Sustainable practices don’t end in the vineyard. Winery facilities can also be sustainable when they are built to be ecologically sound, economically viable, operationally efficient, and aesthetically pleasing.
Joe Chauncey of the Seattle architectural firm Boxwood specializes in designing buildings that are sustainable. He has been involved with several Washington and Oregon winery designs in addition to the Walter Clore Wine and Culinary Center in Prosser, Washington.
In recent years, sustainable practices of farmers have received much attention, but buildings, which can also be sustainable, haven’t had the public focus.
And yet, buildings in the United States use 12 percent of the available potable water, are responsible for 30 percent of the greenhouse gas emissions, and use 65 percent of the electricity available, according to Chauncey. The buildings also generate 136 million tons of construction debris, and on a global basis, use 40 percent of all raw materials that are produced.
Chauncey, who shared his views at a sustainable viticulture session held during a recent wine convention, believes that others can join agriculture’s emphasis on sustainability.
Sustainable buildings take many forms. They can be made from renewable resources or sustainable forests, use natural lighting and other building designs to reduce energy needs, and incorporate recycled materials from other buildings. Site selection is also a component of sustainability.
Building a winery below the ground costs more initially, but the annual energy savings can add up quickly, he noted. Below-ground wineries don’t require heating and cooling, just ventilation. Another below-ground benefit is less evaporation in the barrel room.
Chauncey’s firm was involved with two Washington State winery projects in Walla Walla—Amavi Cellars and Pepper Bridge Winery. At Amavi, located near Walla Walla’s downtown, lumber was salvaged from an old log cabin destined for demolition and reused in the tasting room. A sustainable focus on energy costs was used at Pepper Bridge by building the winery into the ground.
Heating costs between the two facilities vary greatly because of the above and below ground functions, he reported. Amavi’s heating costs are about 85 cents per square foot compared to Pepper Bridge’s heating costs of 50 cents per square foot.
Another example of designing a building around energy consumption is the Walter Clore Center, to be built this spring. Nearly all of the center’s 17,000 square feet will be underground, greatly reducing the annual maintenance and energy costs. He estimated that the underground design will save about $3,500 per year in utility bills.

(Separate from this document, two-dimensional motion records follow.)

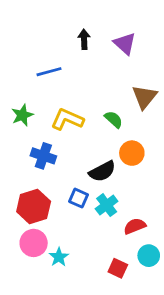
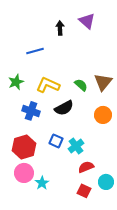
purple triangle: (125, 44) -> (87, 21), moved
brown triangle: (145, 97) -> (103, 82), moved
orange circle: (132, 153) -> (103, 115), moved
black semicircle: (102, 171) -> (64, 108), moved
red semicircle: (135, 226) -> (86, 167), moved

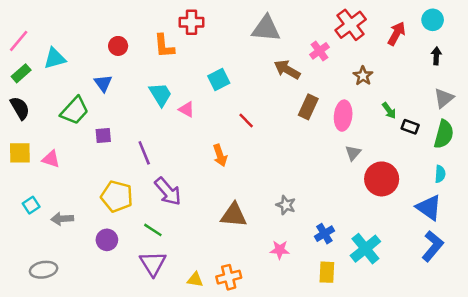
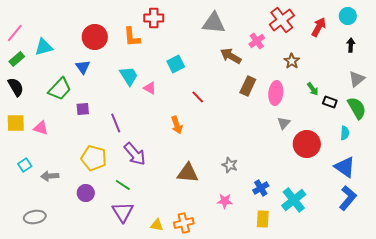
red circle: (118, 46) -> (95, 37), size x1.6
green semicircle: (444, 134) -> (357, 108), turned -45
cyan semicircle: (440, 174) -> (345, 133), moved

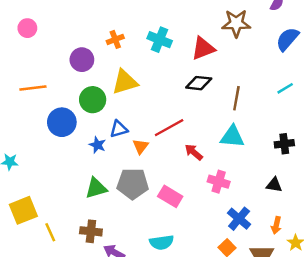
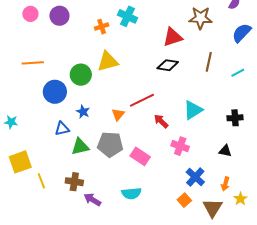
cyan cross: (160, 40) -> (127, 16), moved
purple circle: (82, 60) -> (59, 16), moved
brown line: (236, 98) -> (209, 62), moved
blue triangle: (119, 129) -> (62, 129), moved
cyan triangle: (232, 137) -> (193, 110), turned -40

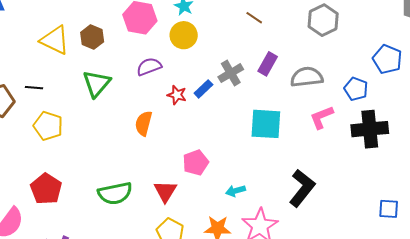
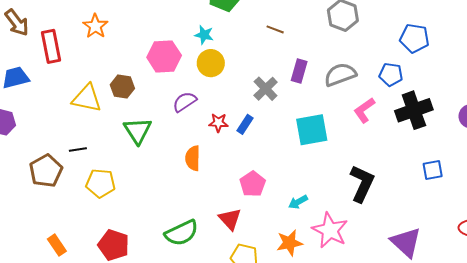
blue rectangle: (203, 89) -> (245, 124), moved
blue square: (389, 209) -> (433, 170), moved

Maximizing the use of natural lighting is another way to reduce energy costs. Using a translucent covering over a winery’s crush pad can dramatically reduce lighting requirements in a winery. Also, skylights and other strategically placed windows can reduce lighting needs.

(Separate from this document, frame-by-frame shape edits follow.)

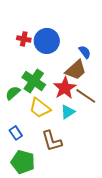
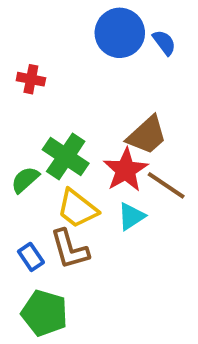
red cross: (24, 39) -> (31, 79), moved
blue circle: (47, 41) -> (120, 33), moved
blue semicircle: (85, 52) -> (164, 43), moved
brown L-shape: (52, 141) -> (70, 249), moved

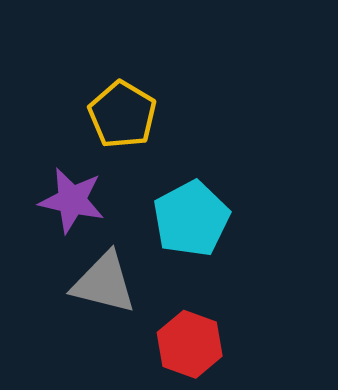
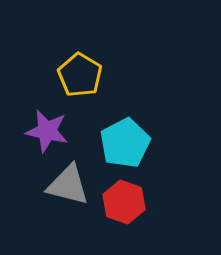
red hexagon: (190, 344) -> (124, 202), moved

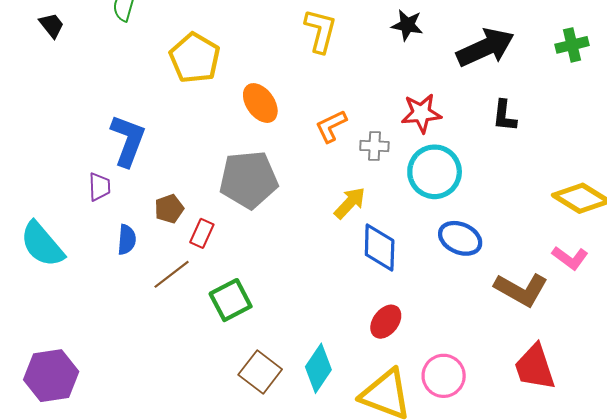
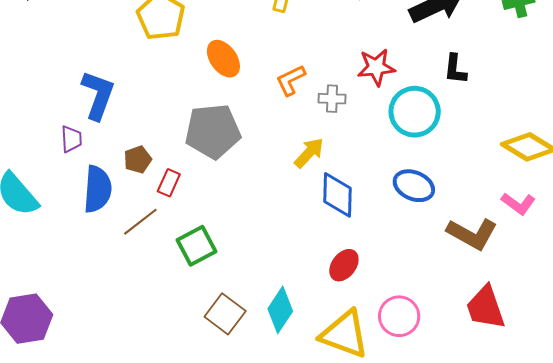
cyan circle: (435, 172) -> (415, 112), moved
blue semicircle: (127, 240) -> (98, 189), size x1.6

Indirect lighting can be put to work into various winery rooms. Chauncey’s firm works closely with a lighting design laboratory in Seattle that helps determine optimum building window placement for natural lighting.
A building with natural light uses from 0.33 to 0.5 watts per square foot compared to one with artificial light that typically uses about 1.5 watts per square foot, he said.
In areas like eastern Washington, where afternoon sun can heat up buildings, he noted that sunscreen walls serve to keep heat from entering the walls. A sunscreen is a slatted wall positioned on the outside of the building’s exterior wall. In western Washington, the slatted wall serves as a rain screen instead of a sunscreen.
Grapevines can also be trained to grow on the winery’s exterior wall to absorb some of the heat and act as a sunscreen.
Another sustainable building practice is to remodel existing buildings. Chauncey helped redesign a horse stable into Hightower Cellars at Red Mountain, near Benton City. Many of the horse barn materials were reused, with skylights added to the roofline to increase natural lighting. Solar screens made from the slats of recycled wooden barrels will eventually be added to the winery’s walls.
Chauncey encourages potential winery owners to consider the energy that goes into producing building materials. Using wood from a sustainable forest requires 640 kilowatt-hours to produce a ton of wood and deliver it to the job site, he cited. Brick materials require 2,500 kilowatt-hours per ton, while steel requires 15,360 kilowatt-hours per ton to produce and deliver to the job site. Aluminum materials require 80,640 kilowatt-hours per ton.
“There are a lot of ways to make buildings more environmentally friendly and more sustainable,” Chauncey said. “If you can save on electricity, save money on materials, that all translates into money back to the business or represents profit.”